> _Required tasks_:
a – Duplicate the stretch of the Wingfield biography from "In the 1970s, Wingfield" through "1974 album Journey." word for word.
b – Pick up the Wingfield biography after its last sentence and continue it.

> _Extract provided_:
____
William Peter Wingfield (born 7 May 1948) is an English record producer, keyboard player, songwriter, singer and music journalist.

Career
Whilst at Sussex University Wingfield and three other students formed the group Jellybread. In 1969, he played keyboards and sang on their First Slice album, which was produced by Mike Vernon for the Blue Horizon label.

In the 1970s, Wingfield was a specialist in soul music and regularly contributed articles and reviews to the monthly journal, "Let It Rock" and "Melody Maker". As a performer, he played with the British soul band Olympic Runners, and Albert Lee & Hogan's Heroes.

In 1971, Wingfield played the piano on the B.B. King in London album, and in the following year received similar credits for Seventy-Second Brave, the Keef Hartley Band album. Wingfield played keyboards on Bryn Haworth's 1974 album, Let the Days Go By and on his 1975 follow-up Sunny Side of the Street. In 1983, Wingfield played keyboards on Haworth's album, Pass It On. He also played on several albums by Colin Blunstone including his 1974 album Journey.

"Eighteen with a Bullet"
Wingfield hit the singles charts on both sides of the Atlantic in 1975 with "Eighteen with a Bullet," a pastiche doo-wop number involving word play on hit record chart positions—a bullet, in record-chart parlance, referring to a song still selling strongly and/or moving up the charts. It entered the Billboard Hot 100 chart on 23 August 1975.  On the Billboard Hot 100 for the week ending 22 November 1975, the tune lived up to its name by charting at no. 18, with a bullet. The song peaked at no. 15 a week later. It also reached no. 7 in the UK Singles Chart. while peaking at number 31 on the Australian charts in late 1975.  The song was Wingfield's only charting single in any of these three countries.

"Eighteen with a Bullet" featured on the only album Wingfield released, Breakfast Special, on Island label and also in 1975. A follow-up album, 'Love Bumps and Dizzy Spells', was never released.

"Eighteen with a Bullet" later featured on the soundtrack to the 1998 film, Lock, Stock and Two Smoking Barrels.

Later career
He played piano for the Alan Parsons rhythm section at Abbey Road Studios, with Pete Moss on bass guitar, for Dexys Midnight Runners and Paul McCartney.
____
> _Extracted data_:
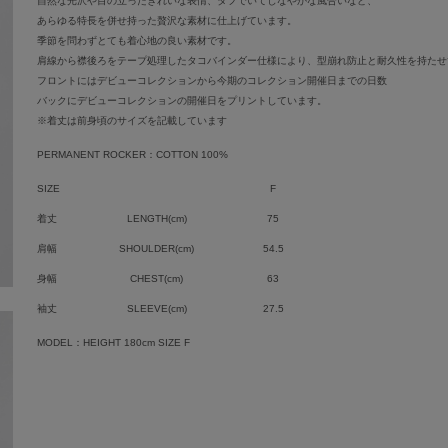
自然な光沢や目の立ったきれいな表情、タフでいてしなやかな風合いなど、
あらゆる特長を併せ持った贅沢な素材に仕上げています。
季節を問わずとても着心地の良い素材です。
肩線から襟後ろをテープ処理したタコバインダー仕様により、型崩れ防止と耐久性を持たせ
フロントにはデビューコレクションから今期のコレクション開催日までの日数
バックにデビューコレクションの開催日をプリントしています。
※着丈は前身頃のサイズを記載しています
PERMANENT ROCKER：COTTON 100%
SIZE
F
着丈
LENGTH(cm)
75
肩幅
SHOULDER(cm)
54.5
身幅
CHEST(cm)
63
袖丈
SLEEVE(cm)
27.5
MODEL：HEIGHT 180cm SIZE F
____
> _Task answers_:
a –
In the 1970s, Wingfield was a specialist in soul music and regularly contributed articles and reviews to the monthly journal, "Let It Rock" and "Melody Maker". As a performer, he played with the British soul band Olympic Runners, and Albert Lee & Hogan's Heroes.

In 1971, Wingfield played the piano on the B.B. King in London album, and in the following year received similar credits for Seventy-Second Brave, the Keef Hartley Band album. Wingfield played keyboards on Bryn Haworth's 1974 album, Let the Days Go By and on his 1975 follow-up Sunny Side of the Street. In 1983, Wingfield played keyboards on Haworth's album, Pass It On. He also played on several albums by Colin Blunstone including his 1974 album Journey.

b –
In 1977, his song "Making a Good Thing Better" appeared on Olivia Newton-John's album of the same name. In 1978 he wrote an amusing cult dance hit for Patti LaBelle titled "Eyes in the Back of My Head", featured on her Tasty album. Wingfield also played keyboards with The Hollies during this period (1975-1980). In 1980, he produced Searching for the Young Soul Rebels the first album by Dexys Midnight Runners. In the 1980s, Wingfield teamed with the film producer Mel Brooks, and co-wrote the songs "It's Good to Be the King" and "To Be or Not to Be". In 1985, he produced the Kane Gang's debut album Bad and Lowdown World of the Kane Gang. Three years later his production credits appeared on The Proclaimers UK Top 20 hit "I'm Gonna Be" and their album Sunshine on Leith.

The Pasadenas 1988 song "Tribute (Right On)" was written by Wingfield.

Wingfield played with Van Morrison at the 1974 Montreux Jazz Festival, which was one of the two shows featured on Morrison's first DVD (2006). Several years later, Wingfield also did a summer tour of Europe with Morrison's band, featuring the songs from the latter's 1979 album, Into the Music. Beginning with their 1983 reunion shows, Wingfield spent 18 years handling keyboard duties for The Everly Brothers.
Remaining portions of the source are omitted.